SecMutBench: Evaluating LLM-Generated Security Tests via Mutation-Based Vulnerability Detection
This program is tentative and subject to change.
Existing LLM security benchmarks evaluate code generation quality, leaving an open question: can LLMs generate tests that detect vulnerabilities? We address this with two technical contributions. First, we propose the Security Mutation Score (SMS), a metric that classifies mutant kills into semantic, functional, incidental, and crash categories using operator-aware heuristics, distinguishing genuine security awareness from coincidental detection. We further define Effective SMS (EffSMS = SMS × Secure-Pass Rate) to account for test validity. Second, we design 25 security-specific mutation operators spanning 30 CWE categories that transform secure Python code into realistic vulnerable variants, extending prior security mutation frameworks to Python and introducing 22 new operators.
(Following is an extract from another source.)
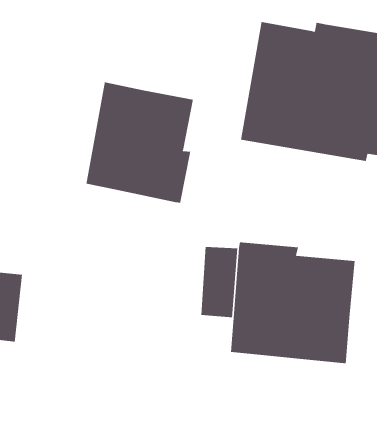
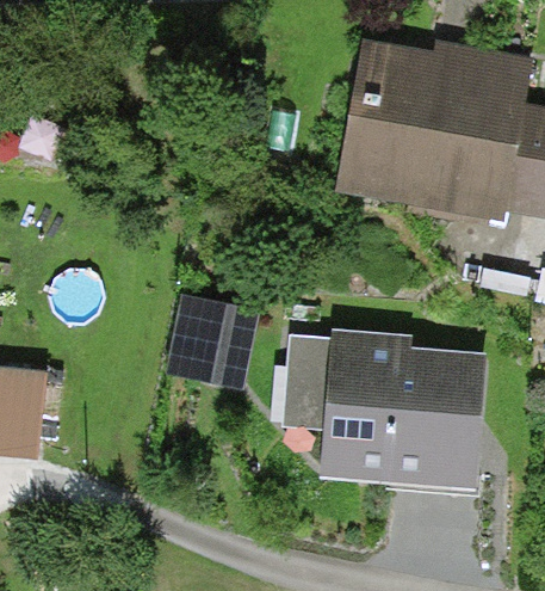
building: [86,81,193,203] -> none
building: none -> [166,295,259,389]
Evaluating eight LLMs and two static analysis baselines on 339 programs and 1,869 mutants reveals three findings: (i) traditional mutation scores overstate LLM security testing capability by 2.2× on average; (ii) the best LLM achieves only 19.7% EffSMS vs. 47.6% for expert-written tests—a 2.4× gap raw metrics obscure; and (iii) functional kills, not crashes, dominate non-semantic failures (15–36%), showing LLMs detect behavioral side-effects rather than security properties. Static analysis and mutation testing provide complementary coverage across syntactic vs. logic-flaw CWEs. Code and data are publicly available.